Cuando las cosas no van bien todos nos preguntamos alguna vez por qué los demás parecen más felices o tienen mejor suerte. Nos da la impresión que las desgracias no se reparten bien y que si alguien tiene ración de más…somos nosotros. El resto, son aquellos anónimos que sonríen con los buenos días en los labios mientras caminan aparentemente despreocupados o se mantienen impasibles cuando nos cruzan por la calle. Es como si en su casa no pasase nada doloroso o desagradable…como si cada mañana fuese una nueva confirmación de que en realidad son la familia perfecta. Alguna vez que también yo lo he pensado, me he dado cuenta, con el tiempo, que nadie sabemos lo que pasa detrás de la pared del vecino y que si la vida parece irnos mal solamente debemos mirar enfrente para darnos cuenta que nos puede ir peor.
Tenemos la sensación de que irnos mal la vida nos convierte en unas víctimas desprotegidas al vaivén del destino.
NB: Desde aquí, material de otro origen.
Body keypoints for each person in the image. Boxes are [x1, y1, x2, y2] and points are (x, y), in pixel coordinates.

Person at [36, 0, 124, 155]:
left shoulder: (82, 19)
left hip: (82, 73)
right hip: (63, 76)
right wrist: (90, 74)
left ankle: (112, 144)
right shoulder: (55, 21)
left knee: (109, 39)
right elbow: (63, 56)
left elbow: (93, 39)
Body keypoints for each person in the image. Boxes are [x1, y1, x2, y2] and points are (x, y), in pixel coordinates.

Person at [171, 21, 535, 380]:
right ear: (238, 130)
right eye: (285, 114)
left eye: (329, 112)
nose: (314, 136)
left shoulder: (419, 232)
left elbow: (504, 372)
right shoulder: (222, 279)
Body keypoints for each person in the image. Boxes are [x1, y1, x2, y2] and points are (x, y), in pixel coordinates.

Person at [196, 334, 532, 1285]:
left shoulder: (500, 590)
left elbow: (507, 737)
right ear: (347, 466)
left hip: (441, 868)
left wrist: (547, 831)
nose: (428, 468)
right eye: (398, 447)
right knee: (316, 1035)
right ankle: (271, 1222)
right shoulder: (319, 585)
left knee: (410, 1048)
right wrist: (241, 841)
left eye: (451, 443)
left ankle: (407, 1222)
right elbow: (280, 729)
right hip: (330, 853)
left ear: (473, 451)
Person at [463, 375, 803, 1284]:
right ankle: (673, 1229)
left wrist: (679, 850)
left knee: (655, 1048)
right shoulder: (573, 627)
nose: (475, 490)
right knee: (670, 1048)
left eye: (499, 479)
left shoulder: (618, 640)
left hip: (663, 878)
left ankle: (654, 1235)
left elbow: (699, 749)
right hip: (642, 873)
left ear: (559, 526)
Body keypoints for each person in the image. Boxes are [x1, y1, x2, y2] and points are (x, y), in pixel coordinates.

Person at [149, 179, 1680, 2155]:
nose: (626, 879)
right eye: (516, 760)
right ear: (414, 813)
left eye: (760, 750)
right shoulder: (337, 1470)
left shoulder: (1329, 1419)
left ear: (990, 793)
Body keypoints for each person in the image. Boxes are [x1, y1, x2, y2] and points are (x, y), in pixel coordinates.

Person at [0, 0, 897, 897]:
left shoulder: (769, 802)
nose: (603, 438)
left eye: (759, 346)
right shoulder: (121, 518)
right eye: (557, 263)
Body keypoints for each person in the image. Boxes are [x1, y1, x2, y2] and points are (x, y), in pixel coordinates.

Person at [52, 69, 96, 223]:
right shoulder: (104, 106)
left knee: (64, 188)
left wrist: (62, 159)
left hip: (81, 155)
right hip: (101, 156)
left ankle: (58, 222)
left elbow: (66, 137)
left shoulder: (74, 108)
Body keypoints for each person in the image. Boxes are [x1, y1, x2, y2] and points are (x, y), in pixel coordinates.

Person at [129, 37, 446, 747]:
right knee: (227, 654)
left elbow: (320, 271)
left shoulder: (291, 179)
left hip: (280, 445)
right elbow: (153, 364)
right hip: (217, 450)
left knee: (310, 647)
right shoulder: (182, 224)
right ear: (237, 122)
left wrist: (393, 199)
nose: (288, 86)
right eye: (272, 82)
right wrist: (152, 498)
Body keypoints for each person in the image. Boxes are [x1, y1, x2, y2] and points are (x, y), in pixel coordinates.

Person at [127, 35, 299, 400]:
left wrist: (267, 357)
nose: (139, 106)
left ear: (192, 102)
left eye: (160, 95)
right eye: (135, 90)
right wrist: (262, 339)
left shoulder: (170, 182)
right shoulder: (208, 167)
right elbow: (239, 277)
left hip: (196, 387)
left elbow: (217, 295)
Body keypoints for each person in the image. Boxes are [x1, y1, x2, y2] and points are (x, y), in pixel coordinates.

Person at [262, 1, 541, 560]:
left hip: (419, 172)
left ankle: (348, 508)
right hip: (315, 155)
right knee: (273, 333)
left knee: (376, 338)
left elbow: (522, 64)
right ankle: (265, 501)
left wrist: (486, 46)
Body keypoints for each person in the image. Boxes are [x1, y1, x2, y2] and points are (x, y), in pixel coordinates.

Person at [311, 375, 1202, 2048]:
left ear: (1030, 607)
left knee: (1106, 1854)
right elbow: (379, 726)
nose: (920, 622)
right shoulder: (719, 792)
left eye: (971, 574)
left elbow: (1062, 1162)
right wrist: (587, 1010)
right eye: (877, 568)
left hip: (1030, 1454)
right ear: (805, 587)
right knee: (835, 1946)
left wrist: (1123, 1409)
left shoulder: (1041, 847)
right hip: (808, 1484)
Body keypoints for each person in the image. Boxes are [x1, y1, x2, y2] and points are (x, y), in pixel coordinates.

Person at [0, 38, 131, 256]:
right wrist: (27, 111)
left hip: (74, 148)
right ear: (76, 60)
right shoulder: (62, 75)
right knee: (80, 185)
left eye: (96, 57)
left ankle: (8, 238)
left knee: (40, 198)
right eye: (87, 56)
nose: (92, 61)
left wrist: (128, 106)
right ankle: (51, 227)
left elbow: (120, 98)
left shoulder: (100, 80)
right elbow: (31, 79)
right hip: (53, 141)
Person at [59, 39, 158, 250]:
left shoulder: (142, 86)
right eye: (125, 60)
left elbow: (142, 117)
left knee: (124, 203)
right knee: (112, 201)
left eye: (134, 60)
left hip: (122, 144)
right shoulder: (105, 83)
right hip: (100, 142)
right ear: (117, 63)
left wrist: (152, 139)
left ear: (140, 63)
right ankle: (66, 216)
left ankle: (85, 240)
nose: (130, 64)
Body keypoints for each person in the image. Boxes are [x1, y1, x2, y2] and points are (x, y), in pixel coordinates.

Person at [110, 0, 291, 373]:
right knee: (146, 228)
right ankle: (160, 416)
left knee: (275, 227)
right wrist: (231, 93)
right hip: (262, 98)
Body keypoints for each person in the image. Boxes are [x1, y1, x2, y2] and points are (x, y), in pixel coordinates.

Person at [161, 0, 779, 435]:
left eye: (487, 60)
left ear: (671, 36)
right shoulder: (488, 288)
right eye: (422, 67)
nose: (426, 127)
Impotentes para cambiar el rumbo de las cosas, nos sometemos a la tristeza de seguir siendo cómplices del malestar que nos generan.
Nadie es tan feliz como parece, ni tampoco la buena suerte visita solamente a algunos. Simplemente la vida tiene su particular reparto de las situaciones para cada uno de nosotros. Nos pone a prueba, nos somete a examen, nos revisa y nos pide que actuemos en libertad, que nos equivoquemos, que respondamos aún sabiendo que caeremos muchas veces en los mismos errores. Se trata de aprender a avanzar demostrándonos a nosotros mismos que somos capaces de mejorar. Que realmente podemos cambiar la realidad solamente con modificar la forma de responder a ella.
La mente nos juega malas pasadas. Ha perdido la capacidad de supervivencia en un mundo donde muchas situaciones se nos dan hechas. La experiencia, la acción, el compromiso con lo vivido refresca esa capacidad y la amplía.
Cuanto más reducido está el campo de la experiencia, cuanto menos amplio sea el ámbito de las vivencias, cuanto menor sea el ejercicio de lo vivido…mayores temores albergamos en nuestro interior. Más miedos acunan nuestra alma y sobre todo, menos flexibles somos al juzgar y al juzgarnos. Por eso es obligado vivir y vivir intensamente. No hay otro camino de acercarnos a los demás y en ese acercamiento, conocernos definitivamente.